The heaviness in my heart
The heaviness in my heart today is immeasurable.
The anxiety leading up to this day has been overwhelming and it doesn’t matter how many years have passed, it’s the same every year.
Today my beautiful Jack would be 23.
There isn’t a day that goes by when I don’t think of what he’d be doing with his life but today those thoughts are constantly rolling through my sleep deprived mind.
What would he look like now? How tall would he be? Would he have finally grown a beard?
My heart hurts for everything that’s been taken from him.
I sit and look through photos and as I trace my fingers over Jack’s beautiful face and his big beautiful smile, I remember every piece of clothing he wore, and every birthday present we bought him like it was yesterday.
I stand at our front door and look at his ute parked out the front and can still see him sitting in his front seat. I can still hear the music blaring from his stereo, and I can still hear him telling me to wait til the bass drops and that I’d like the next song better.
Then, I’m taken back to the moment I went into labour with him. I remember the moment he took his first breath, the first time he cried, and I will always remember the first time I held him in my arms. My beautiful little boy with the cutest little webbed toes made me complete.
My memories are so very precious.
I’ll spend most of the day crying, that’s just a normal day now, but through all the tears I’ll smile as I remember the amazing young man I raised and the beautiful 18 years I got to spend with him.

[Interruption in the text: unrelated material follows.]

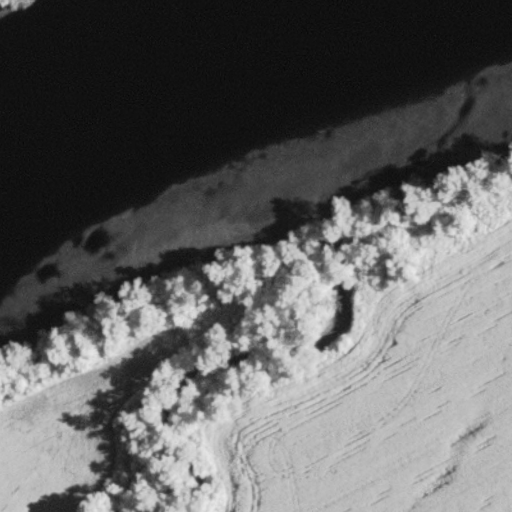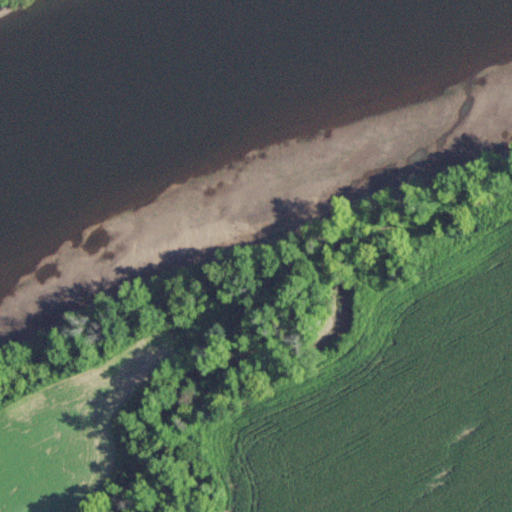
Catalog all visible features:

To my beautiful Jacky Boy,
You’ve left an incredible mark on this world and I am so proud of you. I hope you get the balloons we’re sending you today. I hope you feel our love as we sing Happy Birthday to you and cut your cake and I know you’ll be there helping Tayla and your little cousins blow your candles out.
I love you
I miss you
I need you
But there is nowhere you could go that I won’t be with you. Wherever you are my beautiful boy, I hope with all my heart you are happy.